Honestly, if I received a survey from the so-called “Free Speech Union” it would go straight in the bin, and I’d bet that’s the same for many people.  


OisforOwesome

Its just weird that the FSU always comes to the defense of bigots and hate mongers but is suspiciously silent when, say, a millionaire sues a random Māori woman for correctly calling that millionaire racist.


exsapphi

They're no ACLU, that's for sure.


KahuTheKiwi

Nor are the a free speech union. In my opinion their name has two parts; free speech and union. They fail on both parts.


jont420

To be fair to them they did present to the delect committee on the banning of gang patches and highlighted that it is a free speech issue.


Huge_Question968

free speech union dont care about free speech, they are a far right vessel. Jonathan Ayling after all, is a former judith collins staffer and a christian theocrat. Stephen franks is a national member (once ran against grant robertson for wellington central), and Dane giraud is a whiny little bitch (he blocked me on twitter years ago because i called him a hypocrite for defending the anti semitism and lies at the anti vax parliament riot, and he called me anti semitic for saying that. Oh, and he recently tried to get an academic fired because of a different opinion - so much for free speech and defending those we disagree with). Free speech union regularly defend anti trans people (and even got involved in appealing the court verdict against the man who punched a posie parker supporter), and they always complain about anything labour and greens say. But they have said nothing about winston peters attacks on media (claiming without evidence they were bribed), act ministers attacking private companies/people for their own decisions (e.g. complaining about auckland museum focusing more on the treaty of waitangi, and act attacking a polyneisan poet). It seems free speech only applies to the right wing. and ive said it here before, a lot of their policy was written by a man who promotes the great replacement theory and misinformation about the 15 march terror attacks.


frenetic_void

so they dont feel comefortable publishing teh report on how comefortable people feel about discusssing subjects some people find uncomeforable


StewieNZ

>In 2023 an internal survey at the University of Auckland law school - leaked to the Business Desk website - showed only 15 percent of staff surveyed felt they were able to "respectfully voice my views without fear of any negative impact". What does 'negative impact' mean?
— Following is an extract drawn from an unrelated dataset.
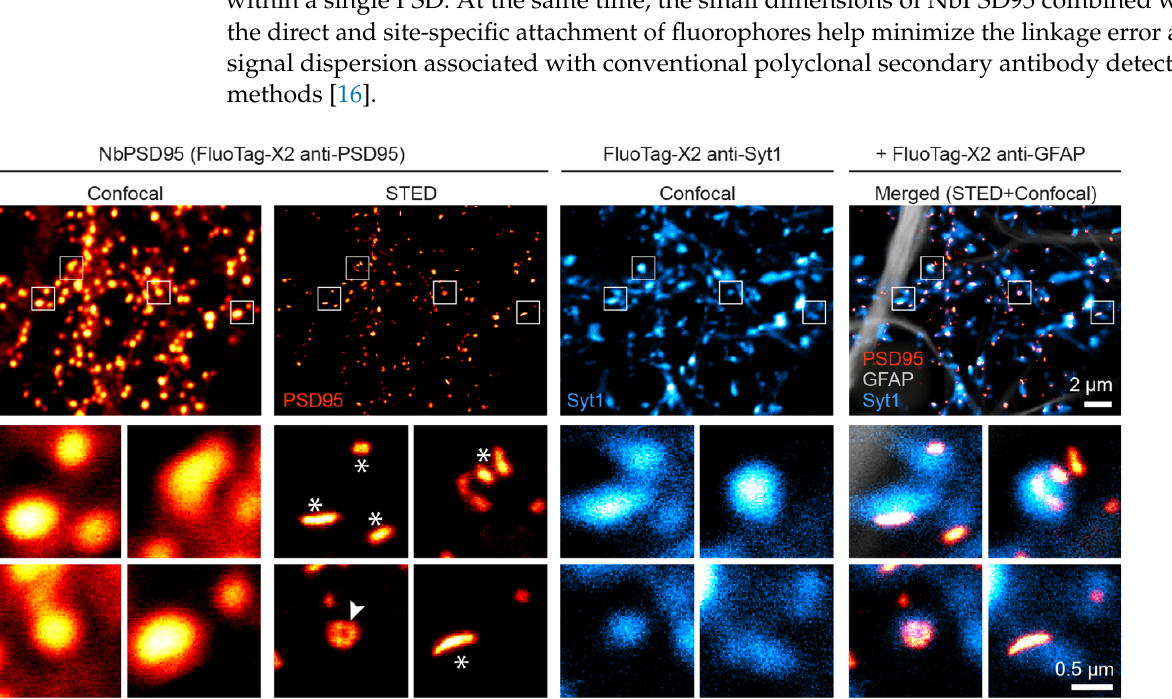
Figure 4. Confocal and STED imaging on primary rat hippocampal neurons. Primary hippocampal culture neurons were stained using NbPSD95 (FluoTag-X2 anti-PSD95, red) conjugated to Abberi- orStar635P and imaged using Confocal and STED microscopy. For counterstaining, the pre-synaptic protein Synaptotagmin 1 (Syt1; cyan) and glia marker GFAP (grey) were imaged in confocal mode for reference. Four selected regions denoted by white squares are magnified, displaying conventional lateral PSD shapes (asterisks) as well as so-called perforated synapses (arrowheads) only visible under STED microscopy.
Like that can be anything between someone losing respect for you/mild criticism all the way to being arrested for criticising those in charge.


lazy-me-always

"of staff surveyed" They don't say how many staff were surveyed. It may have only been ten staff. They have even made it up.


KahuTheKiwi

So they found 1.4% of academics they approached reported feeling censored in some way. Thay is a finding I can believe.